Министр молчал; не мог же он сказать дочери, что эта вялость и равнодушие — результат пресыщения. Спустя несколько секунд, он уклончиво ответил:
— Несчастьем Альфреда стало его происхождение; как принц боковой линии он не мог рассчитывать на пост правителя, а для единственной военной карьеры, которая была ему открыта, он не годился по складу своего характера. Поэтому он всю жизнь думал только об удовлетворении своих наклонностей и интересовался всевозможными областями знаний, не углубляясь ни в одну. Ему в молодости недоставало определенной цели в жизни, и за это ему приходится расплачиваться в более зрелые годы. В настоящее время им овладела эта северная мания, и он каждое лето сидит здесь в горах между своими скалами и руническими камнями. Потому-то я сейчас и прочитал ему нотацию, но это мало поможет делу. Я рассчитываю на твое влияние, Сильвия; ты заставишь его оторваться от этих постоянных грез и вернешь на землю. Давно пора сделать это.
Сильвия без особенного рвения отнеслась к возложенной на нее задаче, но твердо объявила:
— Во всяком случае, мы поселимся в Берлине; я ни за что не хочу расставаться с тобой, папа! Я знаю, принц терпеть не может города, он предпочитал бы полгода плавать на своем «Орле» по всевозможным морям, а на другие полгода обрекать себя и меня на уединение здесь, в своем Альфгейме. Пусть и не воображает! Я хочу жить возле тебя.
— Ты уже распоряжаешься им довольно деспотично. «Я хочу!» «Он должен!» А если он не захочет? — усмехнулся Гоэнфельс.
Девушку очень удивило подобное предположение, но она улыбнулась и задорно сказала:
— Хочешь, сделаем опыт, папа? Я поставлю ему это условием; неужели ты думаешь, что он не согласится? Я не думаю.
— Сильвия, к чему такой тон? — в голосе отца послышалось недовольство. — У тебя замечается опасная наклонность играть всеми, кто ни подвернется тебе; того же, кто не защищается, ты колешь и раздражаешь просто из одного удовольствия дразнить. Но с будущим мужем не играют, заметь себе это.
Девушка почти презрительным движением откинула голову назад.
— А зачем он позволяет! Ты никогда бы этого не позволил, папа!

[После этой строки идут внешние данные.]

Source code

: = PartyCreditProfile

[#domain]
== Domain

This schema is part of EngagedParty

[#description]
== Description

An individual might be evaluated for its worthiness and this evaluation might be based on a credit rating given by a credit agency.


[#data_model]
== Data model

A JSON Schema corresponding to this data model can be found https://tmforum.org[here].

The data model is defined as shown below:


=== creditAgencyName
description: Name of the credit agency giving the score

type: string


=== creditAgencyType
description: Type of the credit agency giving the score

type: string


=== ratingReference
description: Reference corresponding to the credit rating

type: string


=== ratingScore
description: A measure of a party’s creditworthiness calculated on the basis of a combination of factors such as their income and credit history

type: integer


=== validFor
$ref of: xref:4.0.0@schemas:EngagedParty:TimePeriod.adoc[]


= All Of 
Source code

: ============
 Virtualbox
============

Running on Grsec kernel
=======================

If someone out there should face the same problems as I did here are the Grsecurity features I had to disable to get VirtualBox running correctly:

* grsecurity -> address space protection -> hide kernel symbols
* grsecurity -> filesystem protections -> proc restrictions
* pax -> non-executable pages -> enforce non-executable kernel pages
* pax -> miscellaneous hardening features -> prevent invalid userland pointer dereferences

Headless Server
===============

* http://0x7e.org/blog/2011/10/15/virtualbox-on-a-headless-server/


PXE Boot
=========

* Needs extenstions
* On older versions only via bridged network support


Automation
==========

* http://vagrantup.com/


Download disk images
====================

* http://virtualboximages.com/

— Нет, я никогда не был бы слаб даже по отношению к тебе. С тобой нужна сильная воля, которая противостояла бы твоей, в случае нужды могла бы подчинить ее себе. Мне не раз приходилось делать это с тех пор, как ты повзрослела… Ты забыла?
— Нет, — тихо сказала Сильвия. — И от тебя я это снесу, папа, но от тебя одного, а от чужого человека — нет. Пусть попробует! — и ее глаза враждебно блеснули.
— От чужого? Зассенбург не будет тебе чужим, и если он до сих пор еще чужой, то кто же в этом виноват? Он только и ждет минуты, чтобы объясниться с тобой, но ты постоянно отталкиваешь его своими бесчисленными капризами. Зачем ты так поступаешь? Ты ведь согласна. Если эта игра не заставит его, наконец, потерять терпение, то его потеряю я.
Сильвия молчала. Она знала этот тон отца и понимала, что противоречить ему нельзя.
Приход слуги, принесшего только что полученную почту, положил конец разговору. Министр бегло проглядел адреса на конвертах присланных на его имя — их была целая пачка — и встал, намереваясь отнести их в свою комнату.
— Итак, ты не станешь больше ходить по горам одна, без провожатого, я очень прошу тебя об этом, — обратился он еще раз к дочери. — Принц совершенно прав: не зная местности, нельзя подвергать себя опасности. Ты обещаешь, Сильвия?
— Слушаюсь, ваше превосходительство! Когда мой строгий папаша издает указ, мне остается только повиноваться. Я давно это знаю. А теперь простимся; ты не любишь, чтобы тебе мешали, когда ты занят корреспонденцией, а я переоденусь на прогулку. — Сильвия обняла за шею отца и ласково прижалась к нему, тихонько, с мольбой шепча в то же время: — Разве я такая уж плохая? Ты так отчитал меня, папа!
Гоэнфельс посмотрел на нее сверху вниз, и строгое, серьезное выражение его лица смягчилось; он улыбнулся.
— Ужасно плохая! — сказал он. — Мне частенько бывает трудно ладить с тобой, гадкая, своенравная девочка. В его голосе звучала нежность, а по тому, как он прижал к себе дочь и поцеловал ее, нетрудно было угадать, что она составляет счастье всей его жизни.